> Text excerpt
● ● ● ● ● ● ●

Materials and methods

Experiment location

The research was conducted from August 2021 to December 2021 at three different environments. The experiments were conducted at Bowen University teaching and research farm Iwo, Osun State, Nigeria (7°38′N, 4°11′E) with an altitude of 322 m above the sea level, a leased farmland in Ologuneru Ibadan, Oyo State, Nigeria (7°44′ N, 3°83′E) with an altitude of 275 m above sea level and a leased farmland in Odeda, Ogun state, Nigeria (7°23′N, 3°53′E) with an altitude of 162 m above the sea level. The seeds of the accession were sown in an open field across all environments during the 2021 cropping season. Presented in Table 6 are the temperature, humidity and rainfall for each of the experimental site.

Table 6 Average climatic conditions the three locations during the experiments.

● ● ● ● ● ● ●

> Exercise tasks
A: According to the methods excerpt, what altitude does the farmland in Odeda have?
B: Transcribe the part of the methods excerpt that begins at the words "Materials and methods" and stops after the words "during the experiments.".
C: List the three sites in the methods excerpt where the experiments were conducted.

> Data entries
● ● ● ● ● ● ●

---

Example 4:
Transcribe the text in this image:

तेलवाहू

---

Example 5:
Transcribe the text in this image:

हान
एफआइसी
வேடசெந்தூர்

● ● ● ● ● ● ●

> Solved problems
A: 162 m above sea level

B:
Materials and methods

Experiment location

The research was conducted from August 2021 to December 2021 at three different environments. The experiments were conducted at Bowen University teaching and research farm Iwo, Osun State, Nigeria (7°38′N, 4°11′E) with an altitude of 322 m above the sea level, a leased farmland in Ologuneru Ibadan, Oyo State, Nigeria (7°44′ N, 3°83′E) with an altitude of 275 m above sea level and a leased farmland in Odeda, Ogun state, Nigeria (7°23′N, 3°53′E) with an altitude of 162 m above the sea level. The seeds of the accession were sown in an open field across all environments during the 2021 cropping season. Presented in Table 6 are the temperature, humidity and rainfall for each of the experimental site.

Table 6 Average climatic conditions the three locations during the experiments.

C:
- Bowen University teaching and research farm Iwo, Osun State, Nigeria
- a leased farmland in Ologuneru Ibadan, Oyo State, Nigeria
- a leased farmland in Odeda, Ogun state, Nigeria